K-means clustering algorithm, default 'Hartigan-Wong'; alternatives 'Lloyd', 'MacQueen'; 'Forgy' is a synonym for 'Lloyd' (see stats::kmeans documentation ).

Output files

W4m sampleMetadata - (tabular separated values) file identical to the Sample metadata file given as an input argument, excepting one column added for each K

  • k# - cluster number for clustering samples with K = #

W4m variableMetadata - (tabular separated values) file identical to the Feature metadata file given as an input argument, excepting one column added for each K

  • k# - cluster number for clustering features with K = #

scores - (tabular separated values) file with one line for each K.

  • clusterOn - what was clustered - either 'sample' or 'feature'
  • k - the chosen K for clustering
  • totalSS - total ( between-treatements plus total of within-treatements ) sum of squares
  • betweenSS - between-treatements sum of squares
  • proportion - betweenSS / totalSS

Working example

Input files

Input File Download from URL
Data matrix https://raw.githubusercontent.com/HegemanLab/w4mkmeans_galaxy_wrapper/master/test-data/input_dataMatrix.tsv
Sample metadata https://raw.githubusercontent.com/HegemanLab/w4mkmeans_galaxy_wrapper/master/test-data/input_sampleMetadata.tsv
Feature metadata https://raw.githubusercontent.com/HegemanLab/w4mkmeans_galaxy_wrapper/master/test-data/input_variableMetadata.tsv

Other input parameters

Input Parameter Value
prefix for cluster names c
ksamples 3,4
kfeatures 5,6,7
iter_max 20
nstart 20
algorithm Hartigan-Wong

NEWS

September 2018, Version 0.98.5 - Maintenance release

March 2018, Version 0.98.4 - Maintenance release

  • Update bioconda r-base dependency to v3.4.1
  • Add dependency on conda packages libssh2 and krb5 needed by makePSOCKcluster on some platforms
  • Make tool fail when no results are produced
  • Changed parameter defaults for iterations and random sets to improve convergence of results.
  • Published to the Galaxy toolshed https://toolshed.g2.bx.psu.edu/view/eschen42/w4mkmeans/c415b7dc6f37

August 2017, Version 0.98.3 - Feature-tuning release

August 2017, Version 0.98.1 - First release

Citations

R Core Team (2017). stats::kmeans - K-Means Clustering, R Foundation for Statistical Computing.[Link]
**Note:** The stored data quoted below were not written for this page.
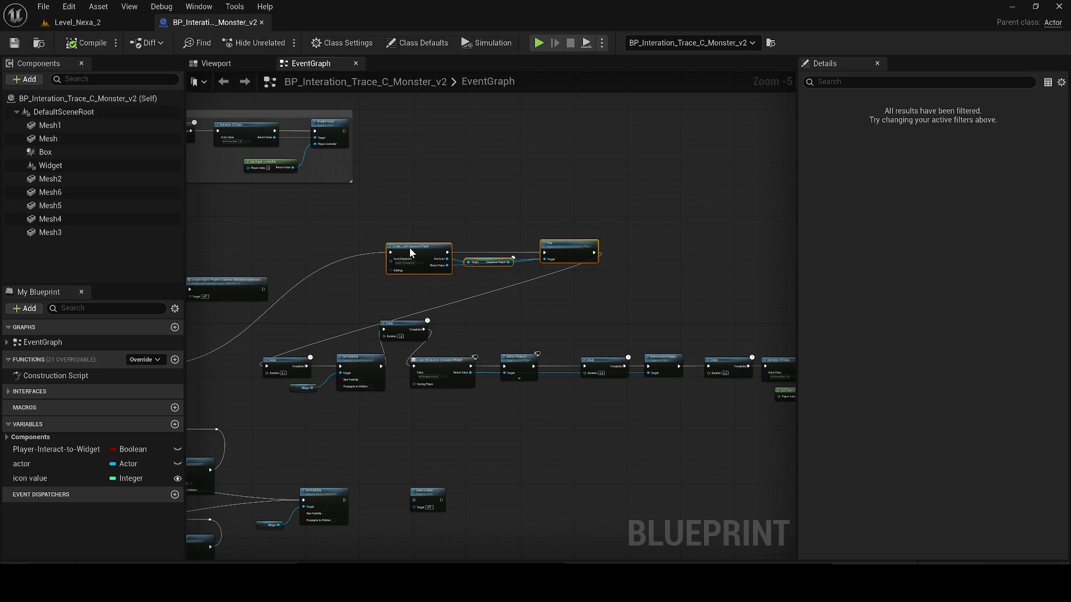
{"action": "left_click", "coordinate": [563, 320]}
{"action": "scroll", "coordinate": [407, 303], "scroll_direction": "up", "scroll_amount": 2}
{"action": "left_click_drag", "start_coordinate": [335, 374], "coordinate": [367, 366]}
{"action": "left_click_drag", "start_coordinate": [567, 295], "coordinate": [617, 274]}
{"action": "key", "text": "Escape"}
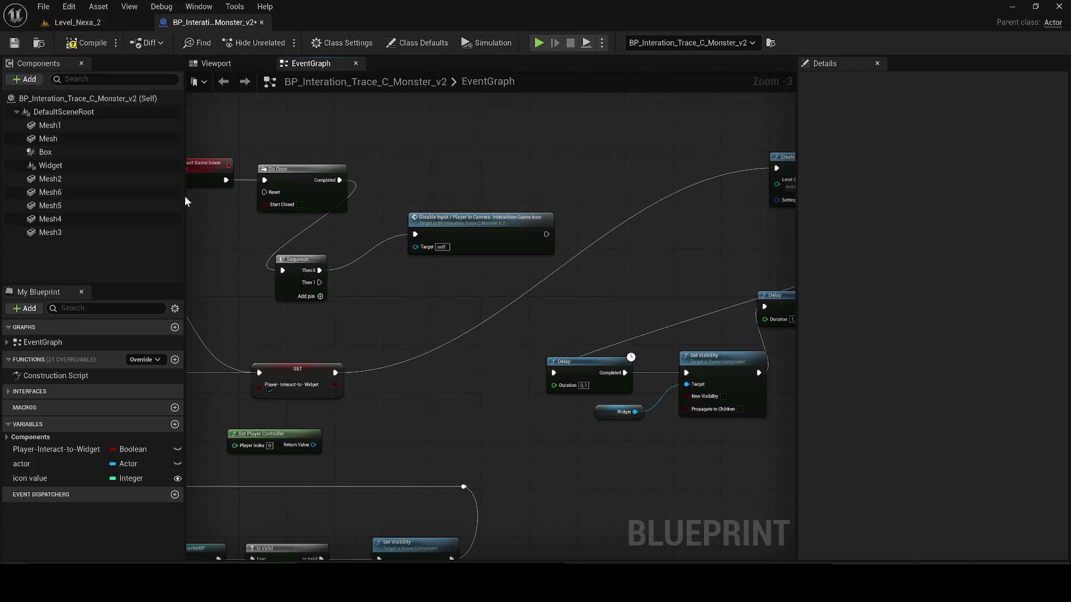
{"action": "left_click", "coordinate": [14, 43]}
Step: Switch to Level_Nexa_2 and open its level blueprint from the Blueprints menu
{"action": "left_click", "coordinate": [77, 23]}
{"action": "left_click", "coordinate": [207, 47]}
{"action": "left_click", "coordinate": [246, 124]}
Forgy, E. (1965). Cluster Analysis of Multivariate Data: Efficiency versus Interpretability of Classification. In Biometrics, 21 (3), pp. 768-769.

Guitton, Yann and Tremblay-Franco, Marie and Le Corguillé, Gildas and Martin, Jean-François and Pétéra, Mélanie and Roger-Mele, Pierrick and Delabrière, Alexis and Goulitquer, Sophie and Monsoor, Misharl and Duperier, Christophe and et al. (2017). Create, run, share, publish, and reference your LC–MS, FIA–MS, GC–MS, and NMR data analysis workflows with the Workflow4Metabolomics 3.0 Galaxy online infrastructure for metabolomics. In The International Journal of Biochemistry & Cell Biology, [doi:10.1016/j.biocel.2017.07.002]
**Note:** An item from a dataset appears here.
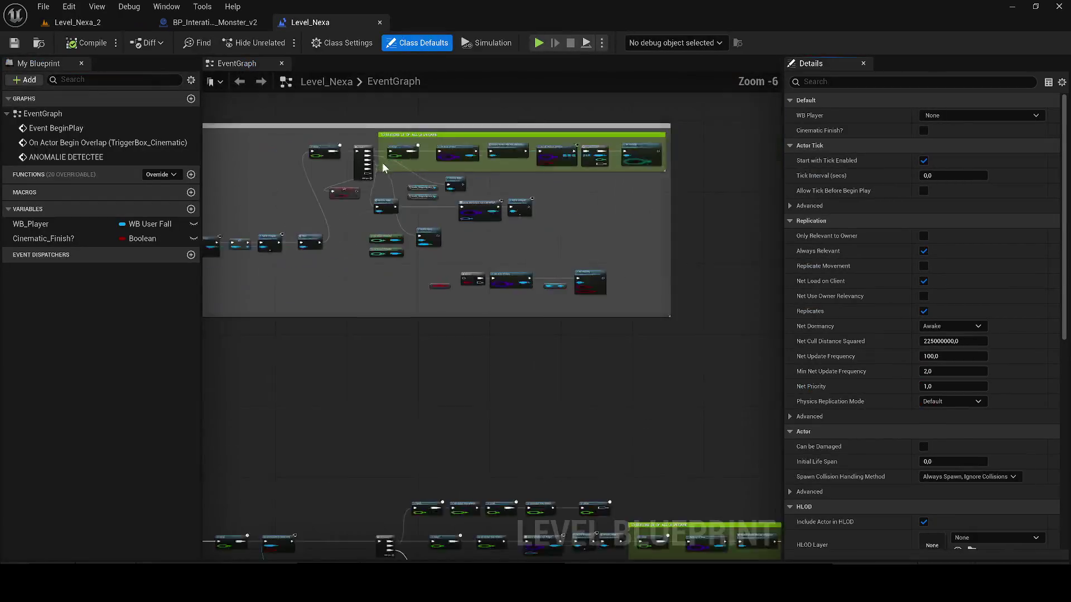
{"action": "scroll", "coordinate": [382, 169], "scroll_direction": "down", "scroll_amount": 5}
{"action": "scroll", "coordinate": [514, 274], "scroll_direction": "up", "scroll_amount": 4}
Giacomoni, F. and Le Corguille, G. and Monsoor, M. and Landi, M. and Pericard, P. and Petera, M. and Duperier, C. and Tremblay-Franco, M. and Martin, J.-F. and Jacob, D. and et al. (2014). Workflow4Metabolomics: a collaborative research infrastructure for computational metabolomics. In Bioinformatics, 31 (9), pp. 1493–1495. [doi:10.1093/bioinformatics/btu813]

Hartigan, J. and Wong, M. (1979). Algorithm AS136: A k-means clustering algorithm. In Applied Statistics, 28, pp. 100-108. [doi:10.2307/2346830]

Lloyd, S. (1982). Least squares quantization in PCM. In IEEE Transactions on Information Theory, 28 (2), pp. 129–137. [doi:10.1109/tit.1982.1056489]

MacQueen, J. B. (1967). Some Methods for Classification and Analysis of MultiVariate Observations. In Proc. of the fifth Berkeley Symposium on Mathematical Statistics and Probability, pp. 281-297.